Burton sabia que ao pressionar Leon desse jeito, talvez, a relação dois estaria balançada, mas isso era algo necessário a se fazer. Ada precisava sair da vida deles o quanto antes. Talvez, só assim conseguiriam voltar às suas vidas normais.
— Você terá até Sexta para tomar a sua decisão.

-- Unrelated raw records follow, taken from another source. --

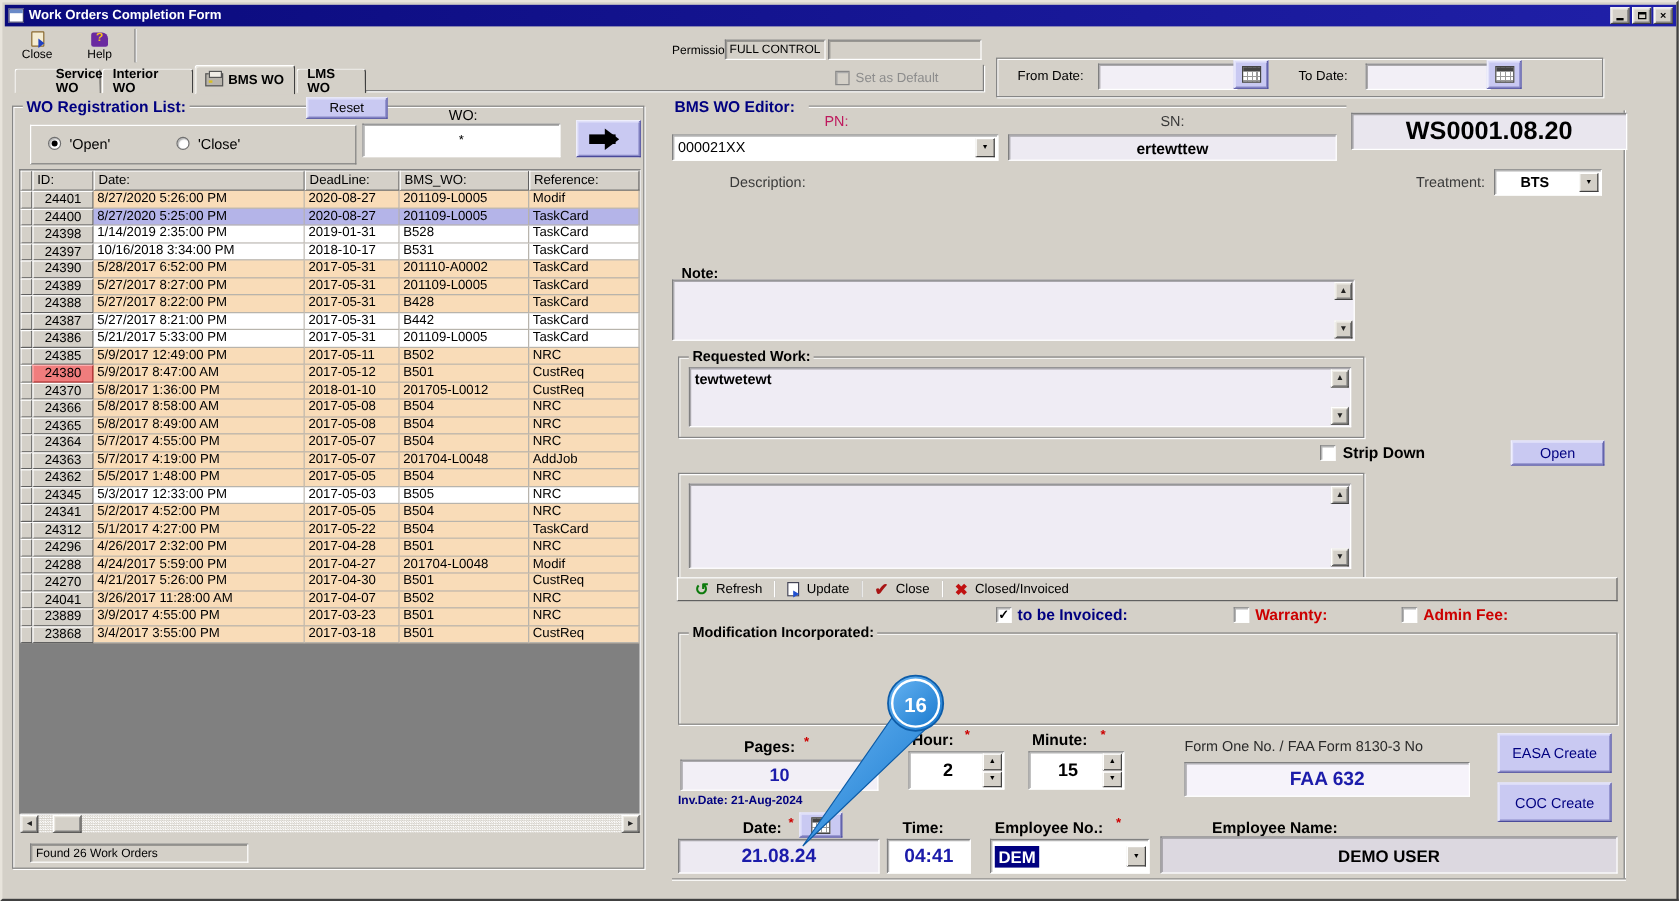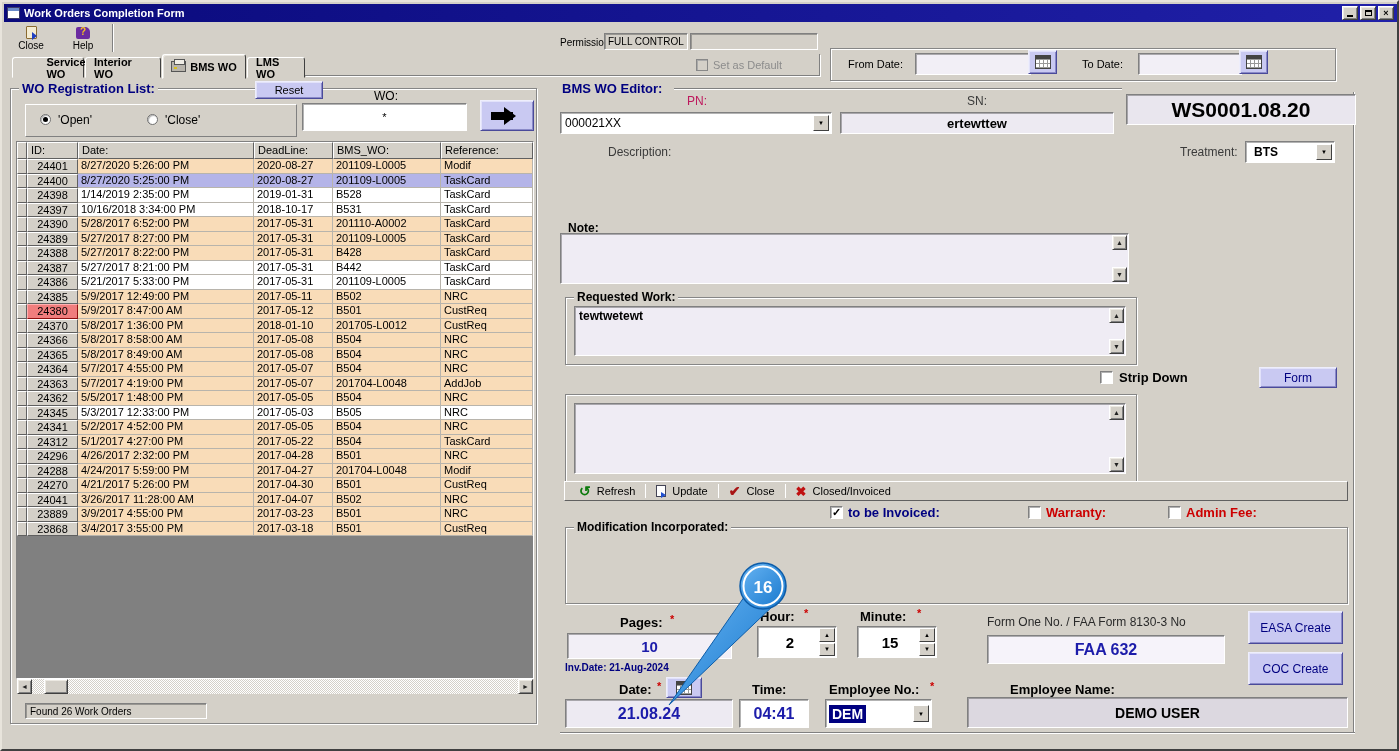--- a/index.html
+++ b/index.html
@@ -480,21 +480,21 @@
     <span>ertewttew</span>
   </div>
 
   <div class="field center bold" style="left:1124px;top:92px;width:230px;height:31px;background:#e9e6ee;font-size:21px;">
     <span>WS0001.08.20</span>
   </div>
 
   <span class="lbl" style="left:606px;top:143px;font-size:12px;color:#3a3a3a;">Description:</span>
 
   <span class="lbl" style="left:1178px;top:143px;font-size:12px;color:#3a3a3a;">Treatment:</span>
-  <div class="field bold" style="left:1243px;top:139px;width:90px;height:22px;background:#fff;padding-left:8px;font-size:12px;">
+  <div class="field bold" style="left:1243px;top:139px;width:90px;height:22px;background:#fff;padding-left:21px;font-size:12px;">
     <span>BTS</span>
     <span class="ddbtn">▼</span>
   </div>
 
   <span class="lbl bold" style="left:566px;top:219px;font-size:12px;">Note:</span>
   <div class="txtarea" style="left:558px;top:231px;width:569px;height:51px;">
     <div class="content"></div>
     <div class="vscroll">
       <span class="sbtn up">▲</span>
       <span class="sbtn dn">▼</span>
@@ -508,21 +508,21 @@
     <div class="content bold">tewtwetewt</div>
     <div class="vscroll">
       <span class="sbtn up">▲</span>
       <span class="sbtn dn">▼</span>
     </div>
   </div>
 
   <span class="chk" style="left:1098px;top:369px;"></span>
   <span class="lbl bold" style="left:1117px;top:368px;font-size:13px;">Strip Down</span>
   <div class="lavbtn abs navy" style="left:1257px;top:365px;width:78px;height:21px;font-size:12px;">
-    <span>Form</span>
+    <span>Open</span>
   </div>
 
   <div class="group" style="left:563px;top:392px;width:572px;height:88px;">
     <span class="gtitle" style="font-size:12px;margin-top:21px;">Findings:</span>
   </div>
   <div class="txtarea" style="left:572px;top:401px;width:552px;height:71px;">
     <div class="content"></div>
     <div class="vscroll">
       <span class="sbtn up">▲</span>
       <span class="sbtn dn">▼</span>
@@ -612,21 +612,21 @@
     <span class="bluev" style="font-size:16px;">21.08.24</span>
   </div>
 
   <span class="lbl bold" style="left:750px;top:680px;font-size:13px;">Time:</span>
   <div class="field center" style="left:737px;top:697px;width:70px;height:29px;background:#fff;">
     <span class="bluev" style="font-size:16px;">04:41</span>
   </div>
 
   <span class="lbl bold" style="left:827px;top:680px;font-size:13px;">Employee No.:</span>
   <span class="lbl req" style="left:928px;top:678px;">*</span>
-  <div class="field" style="left:823px;top:697px;width:107px;height:29px;background:#fff;padding-left:3px;">
+  <div class="field" style="left:823px;top:697px;width:133px;height:29px;background:#fff;padding-left:3px;">
     <span style="background:var(--navy,#000080);color:#fff;font-weight:bold;font-size:14px;padding:1px 3px;">DEM</span>
     <span class="ddbtn" style="top:5px;bottom:5px;">▼</span>
   </div>
 
   <span class="lbl bold" style="left:1008px;top:680px;font-size:13px;">Employee Name:</span>
   <div class="field center bold" style="left:965px;top:695px;width:381px;height:31px;background:#dcd8e0;font-size:14px;">
     <span>DEMO USER</span>
   </div>
 
   <svg class="callout" style="left:600px;top:548px;" width="210" height="170" viewBox="0 0 210 170">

— Espera, mas isso é depois de amanhã!
— É o tempo que teremos para resolver algumas burocracias, antes de Wong ser transferida para outro lugar. Bem, eu terei que ir agora. Mas, voltarei amanhã. — Ele segue para sair, mas para e se vira para encarar uma última vez o seu protegido. — Aproveite esse tempo para descansar e refletir. E vê se não faz nada estúpido! — Os dois trocam olhares tensos, antes do homem sair do quarto.
No andar debaixo, ele ainda esbarra numa Ada muito nervosa que havia acabado de retornar.
— Estou indo embora. Só quero ter certeza que tudo ficará bem por aqui. — Ele diz para uma Ada que apenas fica em silêncio com o seu olhar vazio que incomoda Burton e também o deixa apreensivo. — Amanhã alguém virá buscá-la para você dar o seu depoimento, depois você deverá ser transferida para outro lugar. — Embora a sua postura sempre fosse dura, no fundo, o capitão se sentia tão esgotado. — Você entendeu?
— Sim, senhor.
— Tenha uma boa noite, senhora Wong. — Ele lhe dá as costas e segue para porta.
— Espera. Eu ainda tenho uma pergunta pra fazer. — Contudo, as próximas palavras dela, por um instante, interrompem a sua saída. — Por que o senhor agiu tão estranho no hospital quando viu aquela carta comigo? — Para Ada toda aquela reação do Burton foi muito desproporcional.
— Que carta? — Ele fingi não lembrar, o que provoca a irritação dela.
— O senhor sabe muito bem de qual carta estou falando! — Ela cerra os dentes com impaciência.
— Se eu fosse você, se preocupava em arrumar as malas e saber o que vai falar em seu depoimento amanhã. — Ele permanece de costas, com os punhos fechados ao lado do corpo. — Ah, acho que você vai gostar de saber que o seu ex-chefe foi resgatado.
— O quê?! Vocês encontraram o Spencer? — Mas, o homem a ignora e apenas vai embora, batendo a porta e deixando-a muito frustrada e confusa.